What is needed -> Give back a single figure: the number of lines in the entries below that contain "align".

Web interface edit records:

++++++++

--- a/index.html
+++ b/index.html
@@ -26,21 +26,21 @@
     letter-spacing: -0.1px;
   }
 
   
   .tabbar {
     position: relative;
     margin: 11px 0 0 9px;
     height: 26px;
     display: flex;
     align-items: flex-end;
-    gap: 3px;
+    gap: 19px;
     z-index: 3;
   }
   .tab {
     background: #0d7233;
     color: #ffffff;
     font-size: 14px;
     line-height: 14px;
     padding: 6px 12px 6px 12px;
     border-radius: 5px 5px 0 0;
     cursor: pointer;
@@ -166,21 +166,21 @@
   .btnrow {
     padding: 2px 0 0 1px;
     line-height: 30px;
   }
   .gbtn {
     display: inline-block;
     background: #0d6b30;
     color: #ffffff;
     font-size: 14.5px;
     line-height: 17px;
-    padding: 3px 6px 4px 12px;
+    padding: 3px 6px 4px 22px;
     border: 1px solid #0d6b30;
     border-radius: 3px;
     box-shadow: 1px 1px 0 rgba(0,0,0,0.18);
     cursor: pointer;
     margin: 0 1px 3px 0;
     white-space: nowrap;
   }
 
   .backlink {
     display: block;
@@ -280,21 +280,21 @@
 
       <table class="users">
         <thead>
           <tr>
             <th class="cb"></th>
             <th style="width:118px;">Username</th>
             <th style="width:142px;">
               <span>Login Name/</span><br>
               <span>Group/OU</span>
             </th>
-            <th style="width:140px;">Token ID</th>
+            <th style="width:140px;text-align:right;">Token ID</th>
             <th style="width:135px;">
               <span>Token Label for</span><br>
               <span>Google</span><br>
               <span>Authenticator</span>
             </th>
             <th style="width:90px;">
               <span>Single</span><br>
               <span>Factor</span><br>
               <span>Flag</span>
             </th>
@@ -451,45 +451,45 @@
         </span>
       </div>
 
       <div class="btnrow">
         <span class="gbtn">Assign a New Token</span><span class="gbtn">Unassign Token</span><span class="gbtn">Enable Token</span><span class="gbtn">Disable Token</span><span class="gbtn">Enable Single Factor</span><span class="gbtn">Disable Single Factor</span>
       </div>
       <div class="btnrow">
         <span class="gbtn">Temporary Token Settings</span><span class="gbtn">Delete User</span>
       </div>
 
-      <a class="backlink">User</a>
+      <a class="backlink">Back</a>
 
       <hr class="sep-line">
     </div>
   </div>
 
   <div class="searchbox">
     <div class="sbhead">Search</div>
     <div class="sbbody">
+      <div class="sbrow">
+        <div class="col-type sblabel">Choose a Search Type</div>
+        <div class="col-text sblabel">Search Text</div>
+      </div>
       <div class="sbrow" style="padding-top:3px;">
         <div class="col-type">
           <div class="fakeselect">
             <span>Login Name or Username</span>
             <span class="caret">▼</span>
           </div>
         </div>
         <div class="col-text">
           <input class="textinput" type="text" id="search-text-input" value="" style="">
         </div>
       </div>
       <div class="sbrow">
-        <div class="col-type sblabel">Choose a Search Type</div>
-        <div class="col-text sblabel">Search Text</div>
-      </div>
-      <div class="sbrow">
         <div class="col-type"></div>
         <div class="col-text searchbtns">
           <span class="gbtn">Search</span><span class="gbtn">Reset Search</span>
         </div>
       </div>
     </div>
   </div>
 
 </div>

++++++++

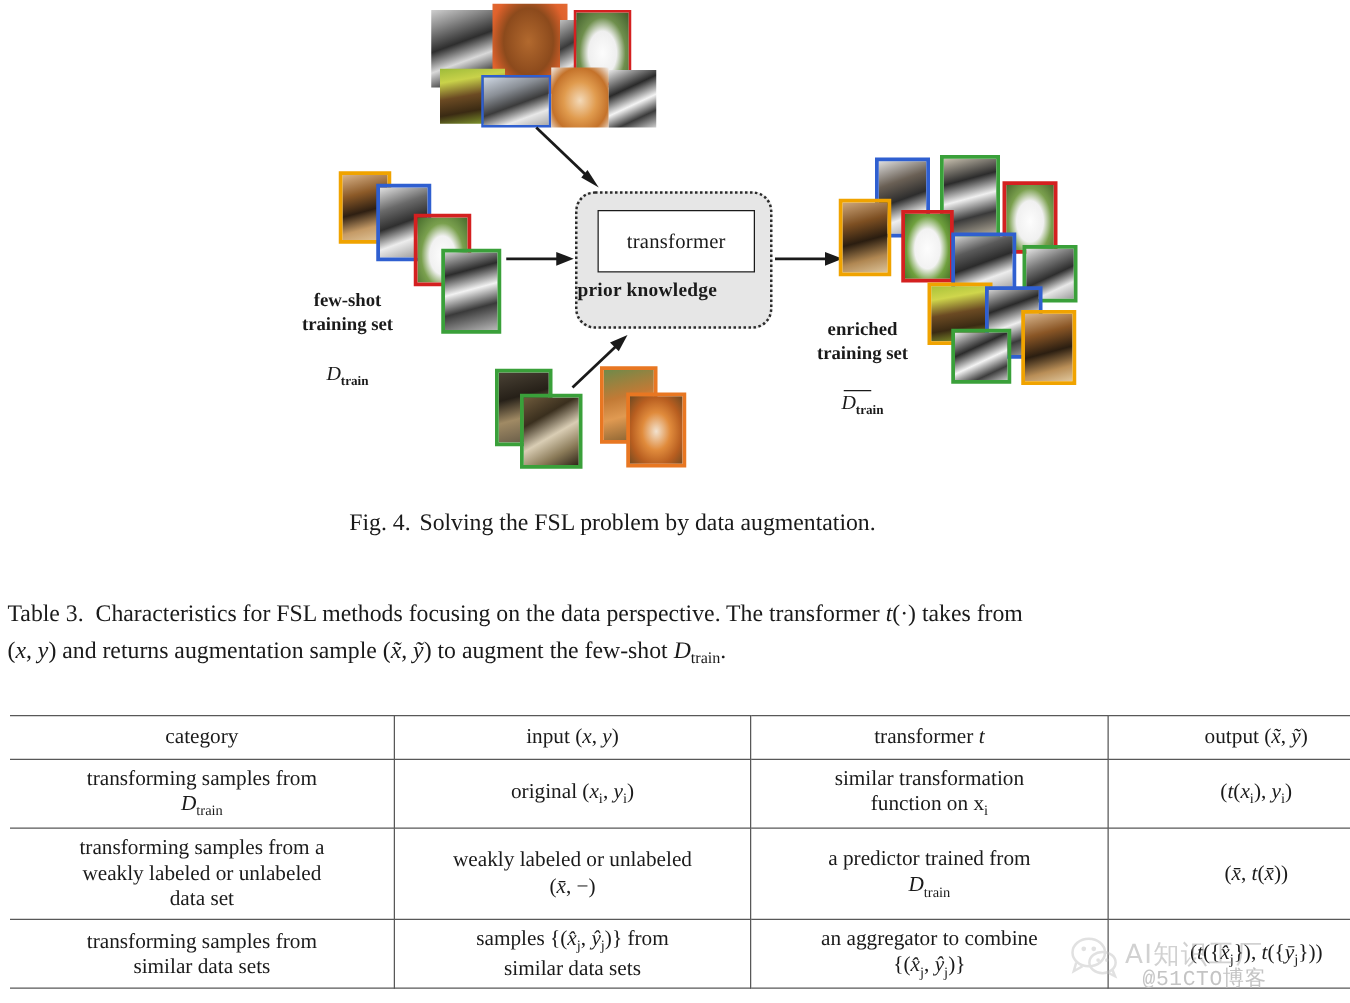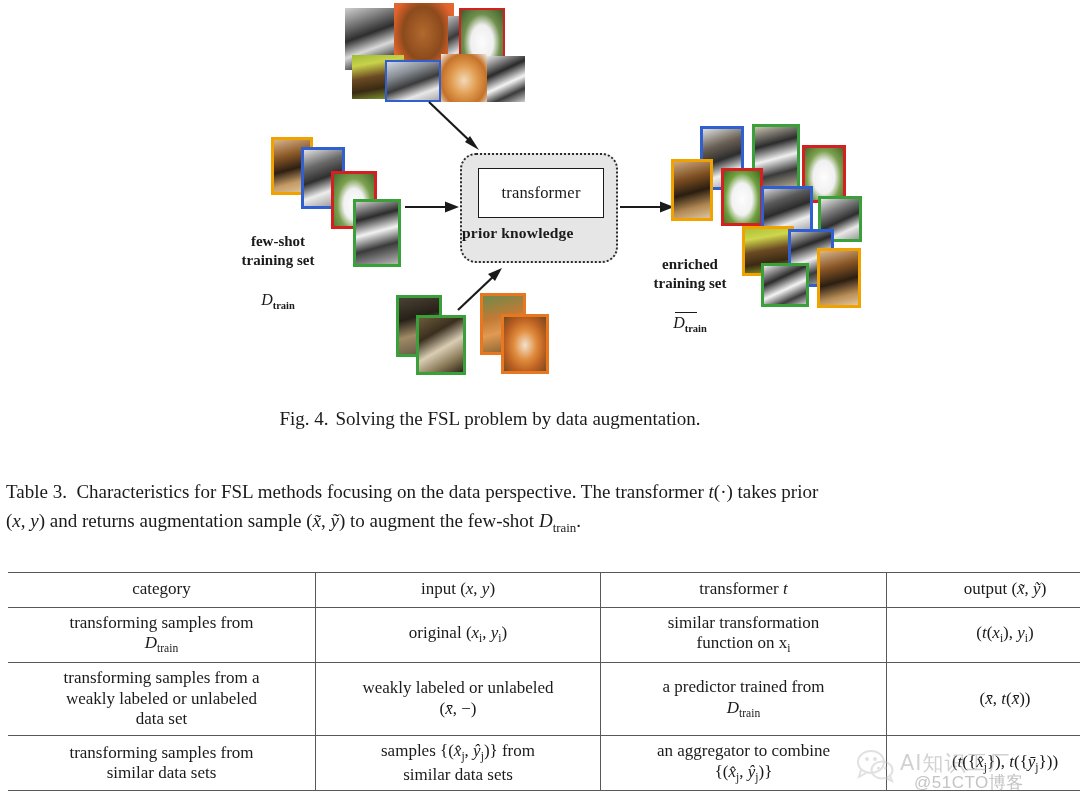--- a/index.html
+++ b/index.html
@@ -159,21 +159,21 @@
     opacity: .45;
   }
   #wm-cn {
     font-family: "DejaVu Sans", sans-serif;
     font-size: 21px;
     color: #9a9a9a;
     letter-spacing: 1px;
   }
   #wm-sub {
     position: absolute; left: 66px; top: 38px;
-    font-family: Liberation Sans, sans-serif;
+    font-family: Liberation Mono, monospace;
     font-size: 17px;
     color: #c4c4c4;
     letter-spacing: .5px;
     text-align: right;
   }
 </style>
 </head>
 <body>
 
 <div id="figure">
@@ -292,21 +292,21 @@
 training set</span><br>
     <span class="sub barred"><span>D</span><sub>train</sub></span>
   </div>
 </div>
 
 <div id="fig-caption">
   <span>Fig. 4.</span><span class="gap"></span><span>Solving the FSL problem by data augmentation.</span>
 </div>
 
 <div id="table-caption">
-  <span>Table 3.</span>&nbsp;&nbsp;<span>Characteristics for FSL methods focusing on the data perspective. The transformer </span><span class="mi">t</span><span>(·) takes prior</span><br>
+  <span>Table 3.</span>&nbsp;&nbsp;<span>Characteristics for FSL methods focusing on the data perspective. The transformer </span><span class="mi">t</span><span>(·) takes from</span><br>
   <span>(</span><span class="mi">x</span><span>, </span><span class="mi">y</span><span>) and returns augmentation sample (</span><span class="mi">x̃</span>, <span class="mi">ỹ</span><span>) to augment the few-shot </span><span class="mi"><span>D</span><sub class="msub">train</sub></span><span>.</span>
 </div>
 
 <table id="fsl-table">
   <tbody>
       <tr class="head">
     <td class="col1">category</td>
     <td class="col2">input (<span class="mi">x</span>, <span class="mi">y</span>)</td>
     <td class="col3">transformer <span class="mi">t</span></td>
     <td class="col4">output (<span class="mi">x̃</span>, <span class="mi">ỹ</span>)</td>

++++++++

Your solution -> 3